L'inspection du travail avait refusé d'autoriser le licenciement, ce qui avait conduit l'employeur à saisir le juge administratif. Après avoir essuyé un échec devant le tribunal administratif de Cergy-Pontoise, l'employeur avait obtenu satisfaction auprès de la cour administrative d'appel de Versailles, qui avait conclu au refus d'un simple changement des conditions de travail justifiant un licenciement disciplinaire. Mais le Conseil d'État avait ensuite annulé cet arrêt, estimant que l'on était plutôt en présence d'une modification du contrat de travail, et il avait renvoyé le litige devant la cour administrative d'appel de Versailles (CE 10 octobre 2022, n° 450849). Les juges versaillais se penchent donc une nouvelle fois sur cette affaire pour rendre une décision conforme à l'analyse du Conseil d'État (CAA Versailles 18 juillet 2023, n° 22VE02335).

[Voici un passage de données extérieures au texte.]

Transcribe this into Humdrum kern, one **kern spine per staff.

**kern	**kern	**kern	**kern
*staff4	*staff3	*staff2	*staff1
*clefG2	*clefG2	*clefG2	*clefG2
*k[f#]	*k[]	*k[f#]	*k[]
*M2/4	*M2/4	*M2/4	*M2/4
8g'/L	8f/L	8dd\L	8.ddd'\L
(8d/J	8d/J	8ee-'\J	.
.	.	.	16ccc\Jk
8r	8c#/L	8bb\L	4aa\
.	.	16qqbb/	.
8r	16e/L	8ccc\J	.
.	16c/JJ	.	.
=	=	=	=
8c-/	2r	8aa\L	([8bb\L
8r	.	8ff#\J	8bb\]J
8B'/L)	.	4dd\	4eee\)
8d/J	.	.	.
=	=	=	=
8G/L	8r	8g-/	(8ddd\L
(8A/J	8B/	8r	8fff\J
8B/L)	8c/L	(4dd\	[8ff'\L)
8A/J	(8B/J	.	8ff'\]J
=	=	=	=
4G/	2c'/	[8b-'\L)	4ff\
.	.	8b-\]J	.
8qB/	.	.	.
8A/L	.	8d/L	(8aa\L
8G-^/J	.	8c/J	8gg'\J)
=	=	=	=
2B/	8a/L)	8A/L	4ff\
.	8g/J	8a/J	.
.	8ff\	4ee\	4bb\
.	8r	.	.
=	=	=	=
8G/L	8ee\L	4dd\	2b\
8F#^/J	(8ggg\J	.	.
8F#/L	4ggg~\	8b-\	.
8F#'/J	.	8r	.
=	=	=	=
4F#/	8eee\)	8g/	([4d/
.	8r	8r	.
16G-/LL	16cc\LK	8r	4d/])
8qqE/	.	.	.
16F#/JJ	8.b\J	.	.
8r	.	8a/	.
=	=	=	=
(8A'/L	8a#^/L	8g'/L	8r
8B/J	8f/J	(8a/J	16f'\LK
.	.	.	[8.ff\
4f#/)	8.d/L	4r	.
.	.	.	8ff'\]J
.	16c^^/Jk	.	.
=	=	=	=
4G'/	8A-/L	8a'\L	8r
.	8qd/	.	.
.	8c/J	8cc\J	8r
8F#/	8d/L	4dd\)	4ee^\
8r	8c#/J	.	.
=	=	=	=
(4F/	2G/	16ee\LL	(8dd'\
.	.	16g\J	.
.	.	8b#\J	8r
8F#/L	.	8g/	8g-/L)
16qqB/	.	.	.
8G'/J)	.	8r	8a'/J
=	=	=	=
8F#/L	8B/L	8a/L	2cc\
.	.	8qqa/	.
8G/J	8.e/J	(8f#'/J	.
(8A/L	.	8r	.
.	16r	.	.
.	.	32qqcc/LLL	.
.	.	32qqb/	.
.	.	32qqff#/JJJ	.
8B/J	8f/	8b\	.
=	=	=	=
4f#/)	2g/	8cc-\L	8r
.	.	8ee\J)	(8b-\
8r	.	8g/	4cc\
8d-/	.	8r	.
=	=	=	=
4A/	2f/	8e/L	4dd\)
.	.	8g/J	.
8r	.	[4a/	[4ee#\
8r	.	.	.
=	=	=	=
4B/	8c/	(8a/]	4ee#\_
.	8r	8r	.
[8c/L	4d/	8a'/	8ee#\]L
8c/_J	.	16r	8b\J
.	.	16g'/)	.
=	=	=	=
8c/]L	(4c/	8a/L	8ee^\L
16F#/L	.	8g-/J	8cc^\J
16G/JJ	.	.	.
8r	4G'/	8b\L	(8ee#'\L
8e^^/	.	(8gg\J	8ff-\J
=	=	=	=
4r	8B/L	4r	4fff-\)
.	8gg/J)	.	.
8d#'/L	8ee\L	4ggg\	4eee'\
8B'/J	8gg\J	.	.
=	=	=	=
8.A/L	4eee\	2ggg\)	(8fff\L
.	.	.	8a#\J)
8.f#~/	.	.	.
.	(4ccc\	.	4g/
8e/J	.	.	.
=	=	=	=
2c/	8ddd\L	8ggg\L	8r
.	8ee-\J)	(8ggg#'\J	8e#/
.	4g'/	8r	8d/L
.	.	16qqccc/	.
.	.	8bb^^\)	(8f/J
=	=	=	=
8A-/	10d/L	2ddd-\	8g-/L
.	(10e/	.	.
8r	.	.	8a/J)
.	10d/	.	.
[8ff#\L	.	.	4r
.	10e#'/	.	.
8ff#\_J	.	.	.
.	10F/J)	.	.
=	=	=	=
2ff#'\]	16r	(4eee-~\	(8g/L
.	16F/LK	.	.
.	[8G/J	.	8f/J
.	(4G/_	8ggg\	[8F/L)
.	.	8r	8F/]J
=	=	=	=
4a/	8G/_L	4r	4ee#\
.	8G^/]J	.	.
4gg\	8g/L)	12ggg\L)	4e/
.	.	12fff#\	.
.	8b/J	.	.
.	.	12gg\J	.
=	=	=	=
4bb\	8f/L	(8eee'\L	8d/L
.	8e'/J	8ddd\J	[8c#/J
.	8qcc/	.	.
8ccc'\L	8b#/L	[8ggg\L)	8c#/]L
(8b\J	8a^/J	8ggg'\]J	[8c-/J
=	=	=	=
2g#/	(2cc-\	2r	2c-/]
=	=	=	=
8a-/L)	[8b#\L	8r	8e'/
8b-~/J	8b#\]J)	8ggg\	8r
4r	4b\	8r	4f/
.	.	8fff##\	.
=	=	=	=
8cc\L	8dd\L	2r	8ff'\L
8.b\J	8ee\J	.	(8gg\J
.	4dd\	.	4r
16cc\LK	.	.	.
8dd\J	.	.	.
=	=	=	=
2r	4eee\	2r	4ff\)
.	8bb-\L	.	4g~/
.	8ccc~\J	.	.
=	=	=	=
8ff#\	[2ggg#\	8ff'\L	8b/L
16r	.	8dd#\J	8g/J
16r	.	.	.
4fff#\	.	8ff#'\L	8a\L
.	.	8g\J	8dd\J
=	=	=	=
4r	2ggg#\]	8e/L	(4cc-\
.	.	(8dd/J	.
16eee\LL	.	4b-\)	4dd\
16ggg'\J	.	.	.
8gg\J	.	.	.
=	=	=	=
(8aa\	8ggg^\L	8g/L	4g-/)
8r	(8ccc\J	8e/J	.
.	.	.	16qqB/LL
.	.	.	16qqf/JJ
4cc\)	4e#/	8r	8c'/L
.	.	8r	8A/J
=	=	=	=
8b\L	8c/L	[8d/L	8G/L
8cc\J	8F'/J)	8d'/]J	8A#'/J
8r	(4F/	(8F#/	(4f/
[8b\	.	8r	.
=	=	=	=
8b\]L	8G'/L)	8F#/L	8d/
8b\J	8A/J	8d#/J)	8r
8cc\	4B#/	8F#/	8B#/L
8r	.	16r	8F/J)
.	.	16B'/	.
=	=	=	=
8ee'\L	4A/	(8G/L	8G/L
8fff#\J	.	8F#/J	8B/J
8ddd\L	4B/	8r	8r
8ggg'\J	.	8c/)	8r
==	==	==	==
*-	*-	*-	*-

Le juge administratif conclut à un changement des conditions de travail au terme de 8 ans de procédure
Pour rappel, avant son mandat de secrétaire du comité d'établissement, la salariée était « organisateur conseil confirmé ». Elle exerçait à ce titre « des missions de conseil et d'accompagnement en vue de l'optimisation de l'organisation des services de l'entreprise ».
Le poste proposé par l'employeur au sortir du mandat dépendait quant à lui du service des systèmes d'information. Il consistait à réaliser une étude sur « l'identité et la confiance numériques ». Plus précisément, « cette étude nécessitait la tenue d'entretiens avec des experts porteurs du sujet au sein du groupe et impliquait, nonobstant l'appui d'un groupe de travail interne et la possibilité de recourir à un cabinet externe pour les volets techniques de cette mission, des compétences techniques, en particulier informatiques ».
Or, constate la cour administrative d'appel, la salariée ne détenait pas de compétences dans le domaine de l'informatique. Par conséquent, la mission proposée par l'employeur « ne correspondait ni à la nature des fonctions précédemment exercées par la salariée ni à sa qualification ». Il s'agissait donc d'une modification du contrat de travail, que la salariée pouvait refuser sans commettre de faute. L'autorisation de licenciement ne devait dès lors pas être accordée.